I reflected a bit more, and I do admire her honesty in this book.  To know your kids are going to read about some of your mistakes, and events in your life that you are not proud of is raw and leaving your self vulnerable.  She does leave herself open to criticsm (such as the points mentioned above), but there is also a kind of courage in writing a book like this and not omitting these kinds of details from the book itself. 
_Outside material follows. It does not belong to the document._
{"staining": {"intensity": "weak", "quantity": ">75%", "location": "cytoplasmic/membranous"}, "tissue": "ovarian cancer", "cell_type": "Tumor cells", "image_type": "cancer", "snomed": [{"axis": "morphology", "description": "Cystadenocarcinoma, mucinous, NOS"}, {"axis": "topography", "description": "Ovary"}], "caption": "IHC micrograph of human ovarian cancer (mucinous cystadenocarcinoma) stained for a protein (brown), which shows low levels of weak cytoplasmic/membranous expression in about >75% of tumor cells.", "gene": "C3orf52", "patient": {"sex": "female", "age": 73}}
I know that writing this blog, there are parts that I do censor, even if it is from strangers. I choose the details that I want to reveal.  Laying everything on the table isn't easy, and in this book, there are parts that I wish she talked about more, but perhaps the starkness of some her revelations are also telling.  So, to go back to an earlier point, it will be an interesting book club.  At some point  in the future, I think that I will pick up Bryson's "A Walk in the Woods"... which is another backpacking novel.  I also think about what will be my next personal, physical challenge.  Will it be participating in a few 5km jogs (I really don't move fast enough for them to be called runs yet) this year or if it will be something else that I don't know is coming... I look forward to figuring it out.  I would like to get in some local hikes and just challenge myself.  I would also like to start canoeing again, and spend more times doing these kinds of things outdoors.